Nansen ran a hand through his hair. It was going white at the temples. “They should have seen us,” he muttered, just as pointlessly. “If nothing else, they could modulate or modify that signal. Interrupting it every few minutes would show that they’re alive.”
Dayan’s voice bleakened. “Maybe nobody looks out any longer. Maybe they’ve turned off their viewscreens. Sixteen years of watching naked space—”
“That doesn’t sound like what I’ve heard of Kithfolk,” Alanndoch said.
“After all this time, under those conditions, what may they have become?”
“Dead.” Alanndoch’s head drooped. “We’re too late.”
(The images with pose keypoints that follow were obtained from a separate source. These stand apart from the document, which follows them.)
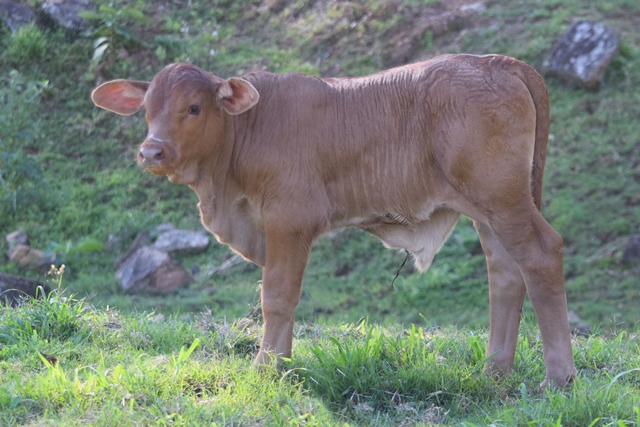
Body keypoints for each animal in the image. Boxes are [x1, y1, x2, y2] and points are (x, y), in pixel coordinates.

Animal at [91, 54, 576, 388]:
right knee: (506, 271)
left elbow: (277, 296)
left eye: (193, 108)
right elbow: (284, 299)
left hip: (501, 198)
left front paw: (265, 367)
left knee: (540, 254)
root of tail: (493, 61)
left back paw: (558, 377)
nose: (151, 151)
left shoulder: (289, 217)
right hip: (489, 209)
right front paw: (283, 363)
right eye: (147, 109)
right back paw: (494, 371)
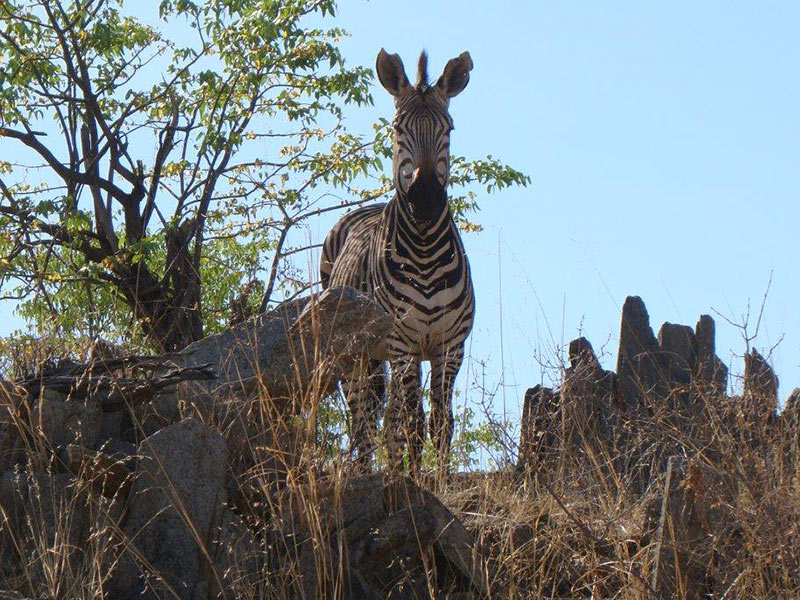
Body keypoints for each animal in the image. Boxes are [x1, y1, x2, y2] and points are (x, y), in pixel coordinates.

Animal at [320, 48, 475, 476]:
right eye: (397, 129)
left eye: (449, 129)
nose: (424, 199)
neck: (424, 249)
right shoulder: (401, 343)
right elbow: (412, 423)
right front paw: (414, 481)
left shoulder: (448, 347)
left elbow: (440, 422)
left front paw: (439, 481)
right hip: (356, 356)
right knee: (364, 420)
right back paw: (365, 474)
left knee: (383, 418)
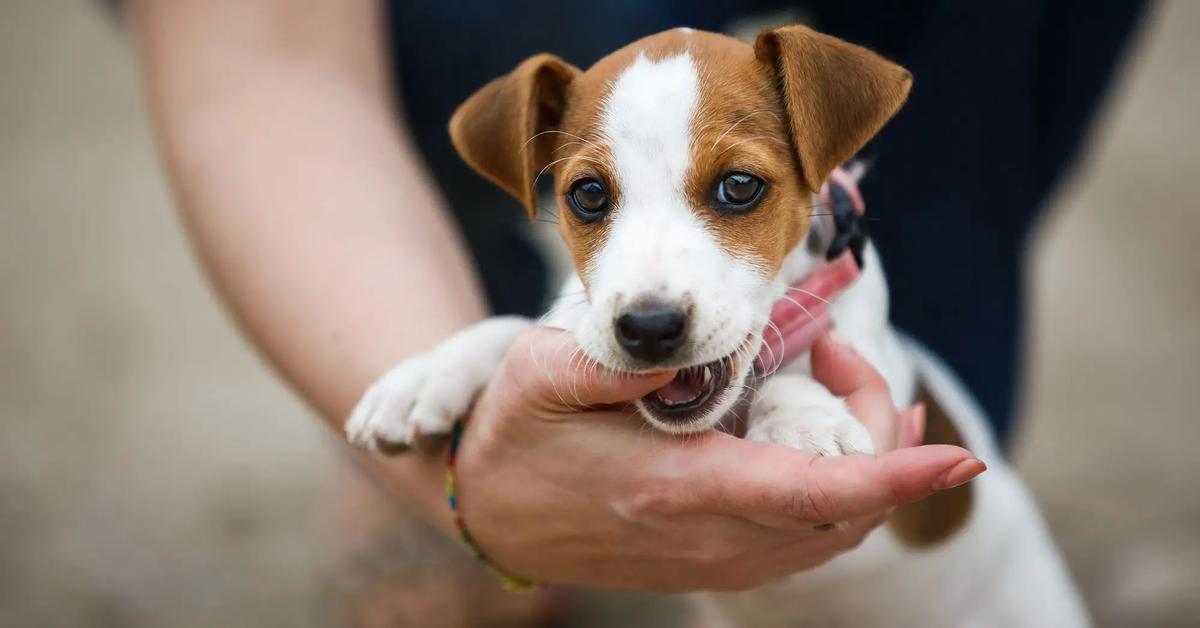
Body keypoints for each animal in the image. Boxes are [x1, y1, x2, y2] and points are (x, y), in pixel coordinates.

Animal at [345, 24, 1089, 628]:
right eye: (588, 195)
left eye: (738, 186)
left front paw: (806, 426)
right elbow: (516, 328)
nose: (648, 327)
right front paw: (425, 376)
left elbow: (801, 369)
Seven and a half years—half an Earth-day for them—to the approximate location. Zigzagging to and fro, zero-zero
jumps that closed in on the goal. Laying to, straining outward with opticals, neutrino detectors, every capability on hand. The radio signal, barely obtainable, a broadcast gone tenuous over these distances, and no more than a wave band not found in the interstellar medium; yet unmistakably a beacon, proof that somebody had survived the disaster. (Well,
Fleetwing
was massive, and no doubt bore a considerable tonnage of cargo. Evidently the shock had not jarred her fatally hard.) Homing in on the source. A final approach under normal-state boost. Matching velocities at a safe remove. Quest completed.